I was looking through Team Canada’s Olympic roster recently when something struck me. Behind every name, every photo, every flag beside a sport, is a story most of us never see. Not just one of talent and training, but of early mornings, late nights and a level of personal commitment that goes far beyond what happens on the world stage.
We often talk about Olympic success as a moment: a race, a routine, a final score. But for Canadian athletes, that moment is the result of years of investment, much of it personal and unpaid, and supported by people and businesses who believe in them long before the podium is even a possibility.
This week, Mikaël Kingsbury reminded us what long-term investment can look like. The most dominant moguls skier in history captured Canada’s first gold medal of these Games in dual moguls — the fifth Olympic medal of his career. “I gave everything,” Mikaël told CBC reporters after his run. “I trusted all the work I put [in] with my team, through all the years, and skied with no regrets.”
For more than a decade, Kingsbury has been setting records, winning Crystal Globes and standing on podiums around the world. But even a career as decorated as his is built on years of training, travel, injury recovery and financial commitment long before the medal ceremony.
Different sports come with very different price tags. For some athletes, costs are relatively modest. For others, they are eye-watering. Ice time, equipment, coaching, travel, physiotherapy, sport science and competition fees add up quickly. In sports like hockey, bobsleigh or alpine skiing, annual expenses can climb into the tens of thousands of dollars. Even in less equipment-heavy disciplines, the cost of international travel alone can make high-level competition inaccessible without support.

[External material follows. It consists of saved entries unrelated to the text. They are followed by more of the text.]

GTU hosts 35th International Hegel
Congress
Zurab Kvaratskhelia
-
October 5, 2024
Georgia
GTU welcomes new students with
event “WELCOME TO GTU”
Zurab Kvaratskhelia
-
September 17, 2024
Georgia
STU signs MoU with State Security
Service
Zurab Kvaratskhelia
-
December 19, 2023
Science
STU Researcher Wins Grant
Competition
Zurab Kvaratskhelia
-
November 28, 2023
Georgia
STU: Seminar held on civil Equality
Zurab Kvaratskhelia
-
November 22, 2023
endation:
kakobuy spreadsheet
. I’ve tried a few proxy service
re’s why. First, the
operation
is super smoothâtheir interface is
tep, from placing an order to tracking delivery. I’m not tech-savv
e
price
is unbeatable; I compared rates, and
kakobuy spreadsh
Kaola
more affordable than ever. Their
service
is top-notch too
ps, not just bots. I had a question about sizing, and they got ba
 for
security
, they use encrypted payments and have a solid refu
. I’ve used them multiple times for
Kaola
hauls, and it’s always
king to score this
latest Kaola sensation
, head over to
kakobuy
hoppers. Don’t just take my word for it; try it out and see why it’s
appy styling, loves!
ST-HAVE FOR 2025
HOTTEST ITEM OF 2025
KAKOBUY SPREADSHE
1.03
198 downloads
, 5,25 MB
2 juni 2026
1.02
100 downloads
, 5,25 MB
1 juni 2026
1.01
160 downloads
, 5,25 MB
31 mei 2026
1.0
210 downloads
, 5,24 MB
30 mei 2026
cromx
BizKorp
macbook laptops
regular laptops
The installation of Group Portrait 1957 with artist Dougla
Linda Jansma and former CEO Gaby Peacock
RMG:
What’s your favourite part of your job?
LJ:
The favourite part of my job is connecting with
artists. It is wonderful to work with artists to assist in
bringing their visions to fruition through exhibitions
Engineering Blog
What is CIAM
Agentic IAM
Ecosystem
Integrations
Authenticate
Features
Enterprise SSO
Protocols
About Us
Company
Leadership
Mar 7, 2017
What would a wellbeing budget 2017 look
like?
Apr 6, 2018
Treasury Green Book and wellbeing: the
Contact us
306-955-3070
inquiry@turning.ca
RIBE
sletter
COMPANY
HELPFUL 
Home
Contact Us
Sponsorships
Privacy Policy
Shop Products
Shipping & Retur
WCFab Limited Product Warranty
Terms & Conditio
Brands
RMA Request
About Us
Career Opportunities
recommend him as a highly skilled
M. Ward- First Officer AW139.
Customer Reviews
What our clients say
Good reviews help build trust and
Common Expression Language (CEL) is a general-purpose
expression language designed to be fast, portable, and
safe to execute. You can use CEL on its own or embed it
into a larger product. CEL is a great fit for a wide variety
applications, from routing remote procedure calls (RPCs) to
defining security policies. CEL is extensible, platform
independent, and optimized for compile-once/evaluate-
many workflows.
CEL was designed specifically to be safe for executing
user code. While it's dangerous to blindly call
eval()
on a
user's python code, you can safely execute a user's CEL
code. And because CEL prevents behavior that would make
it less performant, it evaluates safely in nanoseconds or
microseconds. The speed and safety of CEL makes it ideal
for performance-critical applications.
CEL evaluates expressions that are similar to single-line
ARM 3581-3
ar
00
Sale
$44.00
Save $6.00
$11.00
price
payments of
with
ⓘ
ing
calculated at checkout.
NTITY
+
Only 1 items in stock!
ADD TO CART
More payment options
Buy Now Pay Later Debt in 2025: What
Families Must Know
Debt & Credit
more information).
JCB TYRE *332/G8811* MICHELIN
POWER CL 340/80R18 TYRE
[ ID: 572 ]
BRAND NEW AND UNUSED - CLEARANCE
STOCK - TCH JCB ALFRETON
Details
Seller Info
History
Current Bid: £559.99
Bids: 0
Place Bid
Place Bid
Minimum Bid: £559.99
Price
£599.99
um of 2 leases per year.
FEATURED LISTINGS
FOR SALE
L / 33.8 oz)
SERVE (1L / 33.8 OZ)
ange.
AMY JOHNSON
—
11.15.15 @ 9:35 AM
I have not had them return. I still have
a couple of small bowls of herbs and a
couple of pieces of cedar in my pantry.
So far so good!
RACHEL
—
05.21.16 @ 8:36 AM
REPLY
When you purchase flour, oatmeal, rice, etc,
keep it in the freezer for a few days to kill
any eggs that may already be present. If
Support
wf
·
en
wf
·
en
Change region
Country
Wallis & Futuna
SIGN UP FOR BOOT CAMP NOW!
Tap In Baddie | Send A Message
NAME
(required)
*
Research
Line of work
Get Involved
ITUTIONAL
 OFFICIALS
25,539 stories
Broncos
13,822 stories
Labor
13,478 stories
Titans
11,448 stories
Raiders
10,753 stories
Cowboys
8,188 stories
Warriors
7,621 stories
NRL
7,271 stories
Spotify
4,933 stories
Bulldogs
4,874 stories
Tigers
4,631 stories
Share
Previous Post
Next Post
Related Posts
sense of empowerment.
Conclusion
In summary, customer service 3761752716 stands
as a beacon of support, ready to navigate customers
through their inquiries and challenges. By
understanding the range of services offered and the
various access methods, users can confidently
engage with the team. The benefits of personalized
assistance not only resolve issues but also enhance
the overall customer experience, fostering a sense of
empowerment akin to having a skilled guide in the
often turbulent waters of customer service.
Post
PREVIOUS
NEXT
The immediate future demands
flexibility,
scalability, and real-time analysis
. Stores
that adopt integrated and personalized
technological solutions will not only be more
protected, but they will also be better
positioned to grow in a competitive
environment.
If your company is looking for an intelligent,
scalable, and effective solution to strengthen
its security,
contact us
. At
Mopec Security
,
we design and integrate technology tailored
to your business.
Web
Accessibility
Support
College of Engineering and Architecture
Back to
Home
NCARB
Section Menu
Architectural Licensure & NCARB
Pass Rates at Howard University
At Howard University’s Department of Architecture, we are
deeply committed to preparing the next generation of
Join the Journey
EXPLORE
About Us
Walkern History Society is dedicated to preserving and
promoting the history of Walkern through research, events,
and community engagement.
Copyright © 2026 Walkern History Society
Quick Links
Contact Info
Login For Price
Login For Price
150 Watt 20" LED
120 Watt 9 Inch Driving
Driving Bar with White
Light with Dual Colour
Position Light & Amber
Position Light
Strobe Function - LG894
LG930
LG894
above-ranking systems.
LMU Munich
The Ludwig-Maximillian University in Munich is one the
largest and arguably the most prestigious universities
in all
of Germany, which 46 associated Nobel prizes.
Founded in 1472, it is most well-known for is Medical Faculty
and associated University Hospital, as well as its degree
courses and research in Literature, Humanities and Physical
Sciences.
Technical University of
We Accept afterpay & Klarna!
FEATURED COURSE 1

What makes this unique in Canada is that these costs are often incurred without a guarantee of return. Athletes invest year after year knowing that only a handful will ever reach the Olympics, fewer still will medal and most will never see a direct financial payoff for their efforts. That doesn’t stop them. They keep going because the goal matters.
The true cost of training for Team Canada athletes
For many Canadian athletes, elite sport exists alongside everyday work. They take on day jobs, part-time roles, contract work or seasonal employment to fund their training. They schedule workouts around shifts. They plan competitions around vacation days. Their calendars are a constant exercise in balance.
When an athlete does reach the podium, the financial reward is meaningful but modest. A gold medal comes with a one-time payment of $20,000 through the Athlete Excellence Fund. It’s a moment of recognition, but it doesn’t reflect the cumulative cost of years of preparation. And of course, for every medal winner, there are dozens of athletes who invest just as much without ever receiving that payout.
This isn’t a complaint. It’s simply the reality of amateur sport in Canada. What makes the story remarkable isn’t the gap between investment and reward. It’s how often that gap is bridged by community. “When you look at what Canadian athletes put on the line: years of income, stability and certainty, success is never a solo effort. Small businesses and local employers are often the quiet force that makes the pursuit of gold possible.”
Across the country, small and medium-sized businesses play a quiet but powerful role in supporting elite athletes. They sponsor local competitors. They offer flexible hours. They keep athletes on payroll during training blocks or international competitions. Sometimes they provide services instead of funding — accounting, marketing, equipment, space to train or simply understanding when schedules don’t align neatly.
These businesses don’t do it for headlines. They do it because the athlete is part of their community. Because success feels shared. Because backing someone’s ambition is something to be proud of.
How small businesses and local communities support Canadian olympians
Local communities amplify this support in countless ways. Fundraisers. Club memberships. Volunteer coaching. Parents driving vans full of equipment across provinces. Friends showing up to competitions long before the spotlight arrives. It’s a collective effort that reflects something deeply Canadian: a belief that success is rarely individual.
For small businesses, supporting athletes isn’t about return on investment in a traditional sense. It’s about values. About backing discipline, resilience and long-term commitment: qualities that also define strong workplaces.
And for athletes, that support is often the difference between staying in the sport or stepping away. Knowing that an employer understands, that a sponsor believes, that a community cares, creates a foundation that money alone can’t. This is why Olympic moments resonate so deeply here. When a Canadian athlete wins, it feels personal. Not because we know them from advertisements, but because their journey mirrors the reality of so many working Canadians: juggling ambition with responsibility, dreaming big while staying grounded.
Winning gold may be the visible outcome, but the real achievement is the ecosystem that makes it possible. Athletes investing years of their lives. Families and friends offering unwavering support. Small businesses stepping up, often quietly, to make room for greatness.
That’s something worth celebrating. Because behind every medal is more than talent. There’s trust. There’s community. And there’s a network of people and businesses who believed, supported and showed up. Not for recognition, but because helping someone reach their potential is its own reward.